Нам всем это оказалось совсем не по душе. Вместо веселой французской болтовни мы услыхали серьезную русскую речь, пересыпанную «мудреными» словами и выражениями, нам дотоле неведомым; вместо прежних «страшных представлений» начались серьезные и правильные лекции, а главное, уроки пришлось учить и готовить, так как Лавониус спрашивал всех, не соблюдая даже очереди, а по вдохновению вызывая, кого ему вздумается, и словно чутьем угадывая, кто именно на этот раз вовсе не готовил урока. Отсюда вечная борьба между профессором и ученицами, борьба ожесточенная и полная непримиримой злобы с нашей стороны и как-то особо холодно презрительная со стороны старого профессора.
О том, что приглашенный к нам вновь Лавониус был стар и некрасив, я считаю излишним распространяться. Все наши учителя и профессора были как на подбор стары и некрасивы, за весьма редким исключением. Даже в преподаватели искусств нам выбирали все стариков и уродов <...>.
В то время, так же как и теперь, Смольный монастырь представлял собою два различных учебных заведения, или, по местному выражению, делился на две «половины» — на
Николаевскую и Александровскую. Последняя с основания носила название «мещанской» половины и только по воле наследника цесаревича Александра Николаевича переименована была в «Александровскую». Хотя переименование это и состоялось много раньше моего поступления в Смольный, но я застала все-таки в полном ходу не только прежнее наименование, но и множество сопряженных с ним неприятностей для воспитанниц Александровской половины.
Несмотря на то, что там воспитывались тоже дочери дворян (а иногда и родные сестры наших воспитанниц), между обоими заведениями существовала масса обидных различий, отчасти поддерживаемых самим начальством, а затем перенимавшихся и детьми, всегда падкими на подражание.
Так, например, в то время, как воспитанницы нашей Николаевской половины два раза в год ездили кататься в придворных каретах с парадным эскортом офицеров и пикеров придворной конюшни, — воспитанницам Александровской половины придворных экипажей никогда не присылали и кататься их никогда и никуда не возили.

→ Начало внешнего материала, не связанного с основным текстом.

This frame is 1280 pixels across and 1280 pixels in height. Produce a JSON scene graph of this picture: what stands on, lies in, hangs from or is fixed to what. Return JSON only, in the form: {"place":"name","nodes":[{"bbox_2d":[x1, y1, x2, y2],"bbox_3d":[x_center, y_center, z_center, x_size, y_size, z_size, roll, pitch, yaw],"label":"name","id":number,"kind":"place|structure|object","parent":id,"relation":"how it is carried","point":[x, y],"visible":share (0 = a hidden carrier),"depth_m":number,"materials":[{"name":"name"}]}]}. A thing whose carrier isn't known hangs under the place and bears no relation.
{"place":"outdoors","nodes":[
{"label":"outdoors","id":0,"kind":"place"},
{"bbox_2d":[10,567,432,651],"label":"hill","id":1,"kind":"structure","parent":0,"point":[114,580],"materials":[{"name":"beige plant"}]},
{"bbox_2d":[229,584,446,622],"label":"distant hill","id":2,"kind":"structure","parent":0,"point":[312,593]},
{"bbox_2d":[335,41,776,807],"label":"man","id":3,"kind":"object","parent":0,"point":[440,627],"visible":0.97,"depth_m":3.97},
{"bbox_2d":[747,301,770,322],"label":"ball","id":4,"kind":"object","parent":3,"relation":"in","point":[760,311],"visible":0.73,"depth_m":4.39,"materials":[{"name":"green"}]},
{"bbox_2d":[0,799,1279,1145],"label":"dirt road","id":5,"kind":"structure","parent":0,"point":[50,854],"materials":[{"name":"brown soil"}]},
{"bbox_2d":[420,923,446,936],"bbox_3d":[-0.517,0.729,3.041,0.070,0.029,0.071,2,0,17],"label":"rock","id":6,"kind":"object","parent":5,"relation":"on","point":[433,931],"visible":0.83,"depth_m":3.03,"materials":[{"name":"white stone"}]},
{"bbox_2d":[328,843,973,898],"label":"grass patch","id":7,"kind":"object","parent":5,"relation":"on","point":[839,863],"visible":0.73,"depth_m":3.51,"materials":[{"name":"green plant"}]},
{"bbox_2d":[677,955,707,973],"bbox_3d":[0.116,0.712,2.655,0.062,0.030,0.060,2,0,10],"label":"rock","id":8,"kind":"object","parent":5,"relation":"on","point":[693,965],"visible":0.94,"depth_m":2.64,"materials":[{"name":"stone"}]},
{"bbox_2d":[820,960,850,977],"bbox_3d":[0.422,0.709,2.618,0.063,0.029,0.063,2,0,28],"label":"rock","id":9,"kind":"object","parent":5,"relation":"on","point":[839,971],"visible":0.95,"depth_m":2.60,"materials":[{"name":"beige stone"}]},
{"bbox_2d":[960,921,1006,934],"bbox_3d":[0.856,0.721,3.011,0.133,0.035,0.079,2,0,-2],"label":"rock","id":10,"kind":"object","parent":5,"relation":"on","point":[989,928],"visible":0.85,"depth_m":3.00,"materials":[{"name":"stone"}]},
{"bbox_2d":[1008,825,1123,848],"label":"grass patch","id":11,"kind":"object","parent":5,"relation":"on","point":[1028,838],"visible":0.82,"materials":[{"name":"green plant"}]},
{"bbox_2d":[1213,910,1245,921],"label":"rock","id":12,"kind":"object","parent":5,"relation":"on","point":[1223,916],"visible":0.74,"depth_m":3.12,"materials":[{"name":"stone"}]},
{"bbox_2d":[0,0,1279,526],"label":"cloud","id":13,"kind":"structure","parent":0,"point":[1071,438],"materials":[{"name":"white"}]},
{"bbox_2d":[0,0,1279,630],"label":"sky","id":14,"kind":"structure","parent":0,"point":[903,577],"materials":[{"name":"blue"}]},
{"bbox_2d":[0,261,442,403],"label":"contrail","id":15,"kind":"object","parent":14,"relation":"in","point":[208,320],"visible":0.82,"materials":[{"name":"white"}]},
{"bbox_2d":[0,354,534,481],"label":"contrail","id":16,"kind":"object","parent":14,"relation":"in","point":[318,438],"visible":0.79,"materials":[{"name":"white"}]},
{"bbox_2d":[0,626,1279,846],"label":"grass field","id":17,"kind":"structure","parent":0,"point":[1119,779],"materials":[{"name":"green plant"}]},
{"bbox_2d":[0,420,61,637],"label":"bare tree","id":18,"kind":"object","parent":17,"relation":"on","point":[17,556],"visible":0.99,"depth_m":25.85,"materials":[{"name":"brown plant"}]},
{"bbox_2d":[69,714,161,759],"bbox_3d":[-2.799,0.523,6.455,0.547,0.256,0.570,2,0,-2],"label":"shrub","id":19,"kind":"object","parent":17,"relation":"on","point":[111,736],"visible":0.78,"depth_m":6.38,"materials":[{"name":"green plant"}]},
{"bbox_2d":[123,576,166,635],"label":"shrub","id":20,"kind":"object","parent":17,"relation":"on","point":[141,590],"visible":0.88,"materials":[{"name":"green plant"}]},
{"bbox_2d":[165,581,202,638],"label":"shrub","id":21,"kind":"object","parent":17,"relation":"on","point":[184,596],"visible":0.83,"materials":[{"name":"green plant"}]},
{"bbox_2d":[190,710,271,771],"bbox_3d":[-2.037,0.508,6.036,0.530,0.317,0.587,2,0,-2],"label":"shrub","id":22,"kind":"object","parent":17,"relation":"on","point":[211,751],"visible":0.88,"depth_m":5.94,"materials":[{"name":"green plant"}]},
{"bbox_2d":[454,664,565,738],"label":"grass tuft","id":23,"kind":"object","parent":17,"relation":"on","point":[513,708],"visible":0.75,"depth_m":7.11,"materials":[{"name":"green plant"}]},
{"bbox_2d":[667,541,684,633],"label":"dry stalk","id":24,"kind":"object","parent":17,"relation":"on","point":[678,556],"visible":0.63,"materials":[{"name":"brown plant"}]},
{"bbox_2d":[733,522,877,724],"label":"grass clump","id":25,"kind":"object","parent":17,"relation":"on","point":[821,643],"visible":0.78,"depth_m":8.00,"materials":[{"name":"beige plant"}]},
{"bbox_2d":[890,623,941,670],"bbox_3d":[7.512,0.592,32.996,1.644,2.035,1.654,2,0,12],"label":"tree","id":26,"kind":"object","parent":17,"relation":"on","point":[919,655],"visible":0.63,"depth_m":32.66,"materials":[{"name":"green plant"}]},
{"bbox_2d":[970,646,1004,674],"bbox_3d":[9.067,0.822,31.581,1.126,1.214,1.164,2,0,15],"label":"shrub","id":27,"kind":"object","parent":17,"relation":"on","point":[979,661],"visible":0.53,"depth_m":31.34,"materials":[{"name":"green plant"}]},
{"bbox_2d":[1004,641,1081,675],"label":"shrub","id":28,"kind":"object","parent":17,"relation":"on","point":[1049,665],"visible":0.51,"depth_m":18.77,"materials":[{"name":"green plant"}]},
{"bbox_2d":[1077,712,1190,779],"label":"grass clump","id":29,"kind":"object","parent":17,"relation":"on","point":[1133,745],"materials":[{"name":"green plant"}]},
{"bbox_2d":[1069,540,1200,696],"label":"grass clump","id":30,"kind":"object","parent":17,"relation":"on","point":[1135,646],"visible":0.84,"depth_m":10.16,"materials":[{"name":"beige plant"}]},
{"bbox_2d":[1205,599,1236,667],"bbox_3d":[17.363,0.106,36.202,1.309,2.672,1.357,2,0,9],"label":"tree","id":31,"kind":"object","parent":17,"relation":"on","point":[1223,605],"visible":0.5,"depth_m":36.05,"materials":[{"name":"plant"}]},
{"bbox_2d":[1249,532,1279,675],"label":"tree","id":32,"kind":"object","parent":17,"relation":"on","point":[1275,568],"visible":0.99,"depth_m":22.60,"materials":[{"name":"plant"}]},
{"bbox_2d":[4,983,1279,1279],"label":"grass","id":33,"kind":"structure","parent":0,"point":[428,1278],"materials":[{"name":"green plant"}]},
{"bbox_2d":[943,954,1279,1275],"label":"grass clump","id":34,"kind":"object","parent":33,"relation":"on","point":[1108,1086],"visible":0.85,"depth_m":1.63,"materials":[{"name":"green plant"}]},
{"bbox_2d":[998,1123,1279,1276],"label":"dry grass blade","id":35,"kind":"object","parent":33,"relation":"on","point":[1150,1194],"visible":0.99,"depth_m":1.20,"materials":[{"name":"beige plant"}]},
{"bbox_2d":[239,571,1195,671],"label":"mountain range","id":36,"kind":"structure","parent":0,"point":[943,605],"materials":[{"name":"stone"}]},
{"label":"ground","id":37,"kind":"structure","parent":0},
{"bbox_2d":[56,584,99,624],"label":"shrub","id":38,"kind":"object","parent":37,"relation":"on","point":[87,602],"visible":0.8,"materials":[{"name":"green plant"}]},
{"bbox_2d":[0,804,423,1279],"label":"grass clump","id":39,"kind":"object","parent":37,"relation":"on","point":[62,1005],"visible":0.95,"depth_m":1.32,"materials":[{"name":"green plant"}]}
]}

Точно так же не возили их и во дворец для раздачи наград, и ни императорских экзаменов им не полагалось, ни так называемого императорского бала, на котором с нами танцевали великие князья, иностранные принцы и особы Высочайшей свиты.
То же обидное для детского самолюбия различие наблюдалось и при встрече нашей с воспитанницами Александровской половины, с которыми, кстати сказать, нам приходилось встречаться только в апартаментах начальницы, причем наш институтский этикет требовал, чтобы они первые отвешивали нам почтительный реверанс, а затем уже мы отвечали им на их поклон.

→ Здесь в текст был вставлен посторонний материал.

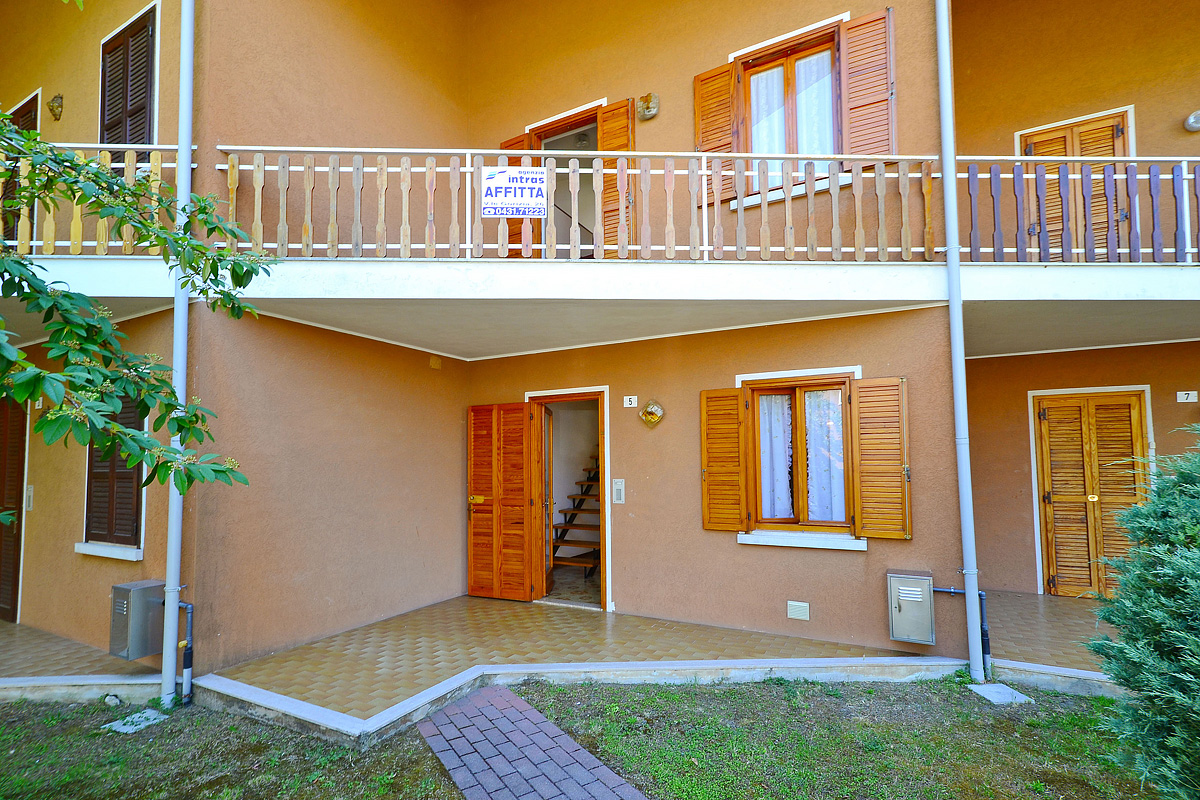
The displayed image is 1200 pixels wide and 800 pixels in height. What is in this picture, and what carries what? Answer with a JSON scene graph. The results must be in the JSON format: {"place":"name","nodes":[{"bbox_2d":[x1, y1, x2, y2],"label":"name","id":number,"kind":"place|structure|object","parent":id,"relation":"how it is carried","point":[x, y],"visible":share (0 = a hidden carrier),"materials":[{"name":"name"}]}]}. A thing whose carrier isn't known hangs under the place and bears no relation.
{"place":"outdoors","nodes":[
{"label":"outdoors","id":0,"kind":"place"},
{"bbox_2d":[0,620,166,696],"label":"tiled terrace","id":1,"kind":"structure","parent":0,"point":[3,626],"materials":[{"name":"tile"}]},
{"bbox_2d":[0,95,274,512],"label":"tree","id":2,"kind":"object","parent":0,"point":[24,393],"visible":0.98,"materials":[{"name":"green plant"}]},
{"bbox_2d":[410,681,645,799],"label":"brick path","id":3,"kind":"structure","parent":0,"point":[503,693],"materials":[{"name":"brick"}]},
{"bbox_2d":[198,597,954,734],"label":"tiled terrace","id":4,"kind":"structure","parent":0,"point":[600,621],"materials":[{"name":"tile"}]},
{"bbox_2d":[1,677,1169,799],"label":"lawn","id":5,"kind":"structure","parent":0,"point":[731,691],"materials":[{"name":"green plant"}]},
{"bbox_2d":[101,692,122,706],"label":"rock","id":6,"kind":"object","parent":5,"relation":"on","point":[109,700],"visible":0.96,"materials":[{"name":"grey stone"}]},
{"bbox_2d":[104,708,169,732],"label":"concrete slab","id":7,"kind":"structure","parent":5,"relation":"in","point":[127,728],"materials":[{"name":"grey concrete"}]},
{"bbox_2d":[966,682,1031,704],"label":"concrete slab","id":8,"kind":"structure","parent":5,"relation":"on","point":[992,698],"materials":[{"name":"grey concrete"}]},
{"bbox_2d":[1087,421,1199,799],"label":"shrub","id":9,"kind":"object","parent":5,"relation":"on","point":[1126,670],"visible":0.99,"materials":[{"name":"green plant"}]},
{"bbox_2d":[1,0,1198,688],"label":"building","id":10,"kind":"structure","parent":0,"point":[700,537],"materials":[{"name":"paint"}]},
{"bbox_2d":[0,389,27,623],"label":"door","id":11,"kind":"structure","parent":10,"relation":"in","point":[19,467],"materials":[{"name":"brown wood"}]},
{"bbox_2d":[2,94,38,245],"label":"shuttered door","id":12,"kind":"structure","parent":10,"relation":"in","point":[34,101],"materials":[{"name":"brown wood"}]},
{"bbox_2d":[24,484,33,510],"label":"intercom","id":13,"kind":"object","parent":10,"relation":"attached to","point":[31,493],"visible":0.96,"materials":[{"name":"white"}]},
{"bbox_2d":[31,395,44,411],"label":"house number sign","id":14,"kind":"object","parent":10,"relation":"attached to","point":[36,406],"visible":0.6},
{"bbox_2d":[47,92,64,120],"label":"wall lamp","id":15,"kind":"object","parent":10,"relation":"attached to","point":[59,96],"visible":0.97,"materials":[{"name":"gold metal"}]},
{"bbox_2d":[75,390,147,559],"label":"shuttered window","id":16,"kind":"structure","parent":10,"relation":"in","point":[135,556],"materials":[{"name":"wood"}]},
{"bbox_2d":[98,2,158,156],"label":"shuttered window","id":17,"kind":"structure","parent":10,"relation":"in","point":[104,99],"materials":[{"name":"wood"}]},
{"bbox_2d":[110,580,164,658],"label":"utility box","id":18,"kind":"object","parent":10,"relation":"attached to","point":[142,595],"visible":0.97,"materials":[{"name":"grey metal"}]},
{"bbox_2d":[160,0,196,706],"label":"drainpipe","id":19,"kind":"object","parent":10,"relation":"attached to","point":[181,309],"visible":0.95,"materials":[{"name":"metal"}]},
{"bbox_2d":[175,600,195,703],"label":"pipe","id":20,"kind":"object","parent":10,"relation":"attached to","point":[186,605],"visible":0.88,"materials":[{"name":"metal"}]},
{"bbox_2d":[429,355,441,369],"label":"wall box","id":21,"kind":"object","parent":10,"relation":"attached to","point":[435,365],"visible":0.98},
{"bbox_2d":[500,135,527,250],"label":"shutter","id":22,"kind":"object","parent":10,"relation":"attached to","point":[513,225],"visible":0.2,"materials":[{"name":"wood"}]},
{"bbox_2d":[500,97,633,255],"label":"balcony door","id":23,"kind":"structure","parent":10,"relation":"in","point":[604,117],"materials":[{"name":"wood"}]},
{"bbox_2d":[524,386,610,610],"label":"doorway","id":24,"kind":"structure","parent":10,"relation":"in","point":[604,511],"materials":[{"name":"brown wood"}]},
{"bbox_2d":[467,400,538,602],"label":"wooden door","id":25,"kind":"structure","parent":24,"relation":"attached to","point":[520,500],"materials":[{"name":"brown wood"}]},
{"bbox_2d":[540,407,554,598],"label":"open door","id":26,"kind":"structure","parent":24,"relation":"attached to","point":[545,521],"materials":[{"name":"brown wood"}]},
{"bbox_2d":[551,456,600,575],"label":"staircase","id":27,"kind":"structure","parent":10,"relation":"in","point":[569,521],"materials":[{"name":"brown wood"}]},
{"bbox_2d":[3,255,1199,362],"label":"balcony","id":28,"kind":"structure","parent":10,"relation":"attached to","point":[1137,274],"materials":[{"name":"white concrete"}]},
{"bbox_2d":[1,143,191,254],"label":"balcony railing","id":29,"kind":"object","parent":28,"relation":"on","point":[8,162],"visible":0.6,"materials":[{"name":"wood"}]},
{"bbox_2d":[208,147,950,263],"label":"balcony railing","id":30,"kind":"object","parent":28,"relation":"on","point":[924,157],"visible":0.7,"materials":[{"name":"beige wood"}]},
{"bbox_2d":[481,166,547,216],"label":"sign","id":31,"kind":"object","parent":30,"relation":"attached to","point":[489,176],"visible":0.97,"materials":[{"name":"white plastic"}]},
{"bbox_2d":[947,157,1199,263],"label":"balcony railing","id":32,"kind":"object","parent":28,"relation":"on","point":[963,157],"visible":0.76,"materials":[{"name":"purple wood"}]},
{"bbox_2d":[600,100,635,257],"label":"shutter","id":33,"kind":"object","parent":10,"relation":"attached to","point":[607,120],"visible":0.42,"materials":[{"name":"wood"}]},
{"bbox_2d":[612,478,624,504],"label":"intercom","id":34,"kind":"object","parent":10,"relation":"attached to","point":[618,493],"visible":0.98,"materials":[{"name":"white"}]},
{"bbox_2d":[623,395,637,407],"label":"house number sign","id":35,"kind":"object","parent":10,"relation":"attached to","point":[632,400],"visible":0.97,"materials":[{"name":"white ceramic"}]},
{"bbox_2d":[637,92,658,119],"label":"wall lamp","id":36,"kind":"object","parent":10,"relation":"attached to","point":[649,96],"visible":0.98,"materials":[{"name":"metal"}]},
{"bbox_2d":[639,400,664,427],"label":"wall lamp","id":37,"kind":"object","parent":10,"relation":"attached to","point":[651,411],"visible":0.98,"materials":[{"name":"gold"}]},
{"bbox_2d":[693,64,738,202],"label":"shutter","id":38,"kind":"object","parent":10,"relation":"attached to","point":[726,127],"visible":0.59,"materials":[{"name":"brown wood"}]},
{"bbox_2d":[700,387,747,533],"label":"wooden shutter","id":39,"kind":"object","parent":10,"relation":"attached to","point":[736,469],"visible":0.94,"materials":[{"name":"brown wood"}]},
{"bbox_2d":[734,24,841,202],"label":"window","id":40,"kind":"structure","parent":10,"relation":"in","point":[785,68],"materials":[{"name":"brown wood"}]},
{"bbox_2d":[750,65,785,184],"label":"curtain","id":41,"kind":"object","parent":40,"relation":"in","point":[764,148],"visible":0.27,"materials":[{"name":"white fabric"}]},
{"bbox_2d":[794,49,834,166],"label":"curtain","id":42,"kind":"object","parent":40,"relation":"in","point":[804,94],"visible":0.25,"materials":[{"name":"white fabric"}]},
{"bbox_2d":[787,600,809,620],"label":"wall vent","id":43,"kind":"object","parent":10,"relation":"attached to","point":[794,607],"visible":0.98,"materials":[{"name":"metal"}]},
{"bbox_2d":[734,368,868,549],"label":"window","id":44,"kind":"structure","parent":10,"relation":"in","point":[769,374],"materials":[{"name":"brown wood"}]},
{"bbox_2d":[759,391,792,520],"label":"curtain","id":45,"kind":"object","parent":44,"relation":"in","point":[778,448],"visible":0.49,"materials":[{"name":"white fabric"}]},
{"bbox_2d":[804,388,844,523],"label":"curtain","id":46,"kind":"object","parent":44,"relation":"hanging from","point":[813,455],"visible":0.44,"materials":[{"name":"white fabric"}]},
{"bbox_2d":[841,7,894,161],"label":"shutter","id":47,"kind":"object","parent":10,"relation":"attached to","point":[853,89],"visible":0.72,"materials":[{"name":"brown wood"}]},
{"bbox_2d":[850,377,910,540],"label":"shutter","id":48,"kind":"object","parent":10,"relation":"attached to","point":[881,416],"visible":0.94,"materials":[{"name":"brown wood"}]},
{"bbox_2d":[886,570,934,643],"label":"meter box","id":49,"kind":"object","parent":10,"relation":"attached to","point":[919,595],"visible":0.98,"materials":[{"name":"grey metal"}]},
{"bbox_2d":[934,0,985,684],"label":"drainpipe","id":50,"kind":"object","parent":10,"relation":"attached to","point":[952,327],"visible":0.98,"materials":[{"name":"metal"}]},
{"bbox_2d":[933,586,990,675],"label":"pipe","id":51,"kind":"object","parent":10,"relation":"attached to","point":[985,630],"visible":0.63,"materials":[{"name":"blue metal"}]},
{"bbox_2d":[1017,110,1133,258],"label":"wooden door","id":52,"kind":"structure","parent":10,"relation":"in","point":[1062,138],"materials":[{"name":"brown wood"}]},
{"bbox_2d":[1033,389,1151,599],"label":"wooden door","id":53,"kind":"structure","parent":10,"relation":"in","point":[1128,397],"materials":[{"name":"brown wood"}]},
{"bbox_2d":[1176,390,1197,402],"label":"house number sign","id":54,"kind":"object","parent":10,"relation":"attached to","point":[1184,395],"visible":0.97,"materials":[{"name":"white ceramic"}]},
{"bbox_2d":[1183,110,1199,131],"label":"wall lamp","id":55,"kind":"object","parent":10,"relation":"attached to","point":[1194,120],"visible":0.98,"materials":[{"name":"white"}]},
{"bbox_2d":[984,589,1121,687],"label":"tiled terrace","id":56,"kind":"structure","parent":0,"point":[1055,607],"materials":[{"name":"tile"}]}
]}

Все это несообразное чинопочитание порождало и отношения, совершенно ни с чем несообразные, и вовсе неудивительно, что дети, ничему не способные дать настоящей и правильной оценки, гордились и важничали перед своими сверстницами и что между нами, в нашем глупом детском лексиконе, по адресу воспитанниц Александровской половины не было другого наименования, как «мещанки». Никакой «Александровской половины» мы признавать не хотели, а называли ее «Мещанской половиной», в чем находили себе усердную поддержку и в наших классных дамах, тоже почему-то всем ареопагом враждебно относившихся к воспитанницам непривилегированного заведения.
Все это порождало вражду тем более нелепую, что она была совершенно беспричинна, так как мы, повторяю, даже в глаза своих маленьких врагов не видали, встречаясь с ними только в церкви, где они стояли совершенно отдельно от нас. Тем не менее вражда эта росла вместе с нами и довела однажды обе враждующие стороны до столкновения, равно неприятно отразившегося как на той, так и на другой половине Смольного. Это было в то время, когда мы были во втором классе.
Мы лично участие в этой сословной вражде принимали всегда минимальное, так как на Александровской половине было всего только два класса, параллельных нашим «кофейным» и «белым», и воспитанницы этих классов носили так же, как и у нас, коричневые и зеленые платья. Среднего класса там не полагалось вовсе, так что нам оппонентов не находилось, но в силу того присущего «голубому» классу воинственного духа, о котором мне уже приходилось упоминать, мы воевали по принципу «из любви к искусству» и ужасно волновались по поводу того эпизода, который я сейчас передам.
В то время в классе, только что перешедшем в «белые», случилось какое-то таинственное происшествие, о котором я не считаю себя вправе здесь говорить, не уверенная в том, не жив ли еще кто-нибудь из актеров этой таинственной и горькой житейской драмы.